Black mayors meet in Selma to discuss community issues
SELMA, Ala. (WSFA) - Around 20 mayors from across the state were in Selma on Friday for the Alabama Conference of Black Mayors.
The meeting was a chance for leaders to discuss issues that affect their communities, such as failing infrastructure, education and the worker shortage.
“These are just the tip of the iceberg,” Selma Mayor James Perkins said.
Some of the problems discussed were related to the COVID-19 pandemic.
“These are some challenging times,” Perkins said. “We are not going out of a pandemic. We are moving into an endemic. Pandemics come and go, endemics come and stay, and it looks like COVID will be here for a while.”
The group gathered in an effort to work toward solutions. It is something they have been doing since 1972.

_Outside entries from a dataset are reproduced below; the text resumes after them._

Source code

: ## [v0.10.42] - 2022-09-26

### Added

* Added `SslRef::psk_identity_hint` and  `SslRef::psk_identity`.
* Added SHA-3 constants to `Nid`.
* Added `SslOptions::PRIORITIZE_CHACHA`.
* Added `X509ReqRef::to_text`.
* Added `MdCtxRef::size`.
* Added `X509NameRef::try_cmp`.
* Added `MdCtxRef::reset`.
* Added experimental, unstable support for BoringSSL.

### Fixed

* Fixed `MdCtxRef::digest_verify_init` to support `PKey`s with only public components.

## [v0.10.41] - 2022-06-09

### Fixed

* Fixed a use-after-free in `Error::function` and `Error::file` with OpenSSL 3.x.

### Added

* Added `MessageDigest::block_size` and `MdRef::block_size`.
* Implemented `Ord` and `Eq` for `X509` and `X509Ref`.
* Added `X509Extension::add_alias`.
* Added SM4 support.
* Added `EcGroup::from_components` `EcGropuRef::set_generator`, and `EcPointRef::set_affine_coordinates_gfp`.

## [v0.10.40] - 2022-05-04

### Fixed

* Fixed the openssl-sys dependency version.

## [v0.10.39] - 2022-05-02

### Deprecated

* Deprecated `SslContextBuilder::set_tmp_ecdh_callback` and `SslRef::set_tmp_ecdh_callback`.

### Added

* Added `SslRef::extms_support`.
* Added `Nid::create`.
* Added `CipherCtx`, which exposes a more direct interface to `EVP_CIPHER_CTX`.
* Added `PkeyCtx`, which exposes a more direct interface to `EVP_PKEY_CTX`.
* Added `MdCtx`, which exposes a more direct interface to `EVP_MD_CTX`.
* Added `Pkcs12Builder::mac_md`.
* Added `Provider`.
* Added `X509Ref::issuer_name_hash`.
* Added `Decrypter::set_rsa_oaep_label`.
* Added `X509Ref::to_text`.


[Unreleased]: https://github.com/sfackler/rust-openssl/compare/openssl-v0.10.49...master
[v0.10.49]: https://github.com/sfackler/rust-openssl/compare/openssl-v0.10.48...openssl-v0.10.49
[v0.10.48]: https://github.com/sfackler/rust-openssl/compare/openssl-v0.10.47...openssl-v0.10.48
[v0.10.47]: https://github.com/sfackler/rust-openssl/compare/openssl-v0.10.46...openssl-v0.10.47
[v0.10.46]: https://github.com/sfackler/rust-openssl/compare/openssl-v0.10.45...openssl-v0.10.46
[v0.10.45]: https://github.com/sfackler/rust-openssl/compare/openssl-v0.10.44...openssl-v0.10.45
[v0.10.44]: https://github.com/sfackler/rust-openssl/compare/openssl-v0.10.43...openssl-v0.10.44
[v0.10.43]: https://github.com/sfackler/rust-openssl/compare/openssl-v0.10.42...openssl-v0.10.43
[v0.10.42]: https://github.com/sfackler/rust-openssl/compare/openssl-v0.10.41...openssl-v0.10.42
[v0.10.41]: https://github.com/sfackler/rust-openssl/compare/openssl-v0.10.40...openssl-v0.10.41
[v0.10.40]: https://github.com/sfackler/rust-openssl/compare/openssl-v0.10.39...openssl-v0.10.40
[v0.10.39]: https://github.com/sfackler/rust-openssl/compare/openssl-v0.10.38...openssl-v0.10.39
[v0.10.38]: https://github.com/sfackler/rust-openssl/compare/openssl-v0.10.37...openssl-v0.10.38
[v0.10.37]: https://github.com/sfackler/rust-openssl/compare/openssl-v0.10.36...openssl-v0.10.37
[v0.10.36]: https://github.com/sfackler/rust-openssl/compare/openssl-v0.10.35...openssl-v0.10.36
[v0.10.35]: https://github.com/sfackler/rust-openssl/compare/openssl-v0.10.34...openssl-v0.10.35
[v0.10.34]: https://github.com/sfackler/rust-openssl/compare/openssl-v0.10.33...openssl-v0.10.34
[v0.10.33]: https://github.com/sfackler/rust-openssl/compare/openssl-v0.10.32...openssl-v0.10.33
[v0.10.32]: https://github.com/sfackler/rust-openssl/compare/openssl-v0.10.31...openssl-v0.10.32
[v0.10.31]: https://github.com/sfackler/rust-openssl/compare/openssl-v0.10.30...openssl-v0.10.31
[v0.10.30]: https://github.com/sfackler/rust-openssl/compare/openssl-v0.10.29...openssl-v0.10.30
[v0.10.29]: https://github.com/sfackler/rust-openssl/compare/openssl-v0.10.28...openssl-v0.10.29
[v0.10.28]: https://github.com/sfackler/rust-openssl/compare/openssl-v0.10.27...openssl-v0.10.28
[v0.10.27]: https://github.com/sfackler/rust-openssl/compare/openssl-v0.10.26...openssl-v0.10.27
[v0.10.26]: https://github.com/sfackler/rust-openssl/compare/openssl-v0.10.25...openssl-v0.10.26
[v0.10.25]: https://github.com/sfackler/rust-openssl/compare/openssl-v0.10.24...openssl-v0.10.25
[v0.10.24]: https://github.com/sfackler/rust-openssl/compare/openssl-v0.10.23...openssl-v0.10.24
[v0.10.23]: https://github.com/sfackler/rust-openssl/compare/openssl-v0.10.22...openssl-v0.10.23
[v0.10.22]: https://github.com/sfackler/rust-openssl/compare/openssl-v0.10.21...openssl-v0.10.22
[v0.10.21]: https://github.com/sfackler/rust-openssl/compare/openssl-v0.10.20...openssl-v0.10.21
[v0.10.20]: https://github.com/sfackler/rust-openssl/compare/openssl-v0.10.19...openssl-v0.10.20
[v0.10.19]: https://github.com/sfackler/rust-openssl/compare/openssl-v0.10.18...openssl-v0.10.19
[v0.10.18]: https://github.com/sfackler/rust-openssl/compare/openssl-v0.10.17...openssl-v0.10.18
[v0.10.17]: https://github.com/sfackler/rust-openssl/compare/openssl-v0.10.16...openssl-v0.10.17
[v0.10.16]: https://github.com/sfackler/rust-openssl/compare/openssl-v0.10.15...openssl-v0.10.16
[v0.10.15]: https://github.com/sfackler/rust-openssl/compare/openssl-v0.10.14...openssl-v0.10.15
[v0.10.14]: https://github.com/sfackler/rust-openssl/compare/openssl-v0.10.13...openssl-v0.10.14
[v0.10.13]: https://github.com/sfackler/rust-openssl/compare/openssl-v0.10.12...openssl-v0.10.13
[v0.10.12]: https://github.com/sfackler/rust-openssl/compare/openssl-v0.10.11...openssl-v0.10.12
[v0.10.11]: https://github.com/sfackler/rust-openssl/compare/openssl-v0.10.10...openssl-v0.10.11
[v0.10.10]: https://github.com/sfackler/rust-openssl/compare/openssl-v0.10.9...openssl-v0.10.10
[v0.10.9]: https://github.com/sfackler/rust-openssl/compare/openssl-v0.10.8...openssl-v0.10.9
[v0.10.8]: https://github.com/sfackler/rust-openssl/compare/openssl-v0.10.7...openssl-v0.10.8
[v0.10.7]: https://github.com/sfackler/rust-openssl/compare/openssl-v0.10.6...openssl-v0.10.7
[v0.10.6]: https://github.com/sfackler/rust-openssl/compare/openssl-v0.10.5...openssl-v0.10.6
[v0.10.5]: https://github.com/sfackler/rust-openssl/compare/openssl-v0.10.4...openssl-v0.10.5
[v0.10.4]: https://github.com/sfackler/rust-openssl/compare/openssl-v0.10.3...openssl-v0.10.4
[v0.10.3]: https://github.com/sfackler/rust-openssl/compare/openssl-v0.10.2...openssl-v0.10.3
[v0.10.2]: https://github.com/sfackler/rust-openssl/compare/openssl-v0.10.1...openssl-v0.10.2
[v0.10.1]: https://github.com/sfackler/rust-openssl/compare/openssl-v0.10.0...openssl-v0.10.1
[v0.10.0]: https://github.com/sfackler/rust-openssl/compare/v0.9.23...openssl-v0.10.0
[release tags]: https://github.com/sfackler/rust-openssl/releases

“Back in those days, we knew that as African American mayors, there was strength in numbers,” said Former Tuskegee Mayor Johnny Ford.
While the mayors in attendance primarily serve residents within their cities, they stressed they are also working for all Alabamians, regardless of where they live.
“We come together to find solutions to the problems that are problems throughout Alabama,” said Tuskegee Mayor Tony Haygood. “Yes, they’re in our community and some are highlighted in our community, but most communities, they encounter the same problems that we do in just a different manner.”
Leaders also tackled more controversial issues – like critical race theory.
“It would be difficult for me to share my history, my personal history, in a classroom with critical race theory laws in place,” Perkins added.
It was just one of many discussions attendees believe will advance their communities.
The Alabama Conference of Black Mayors is not just for mayors. It also welcomes city council members and former mayors.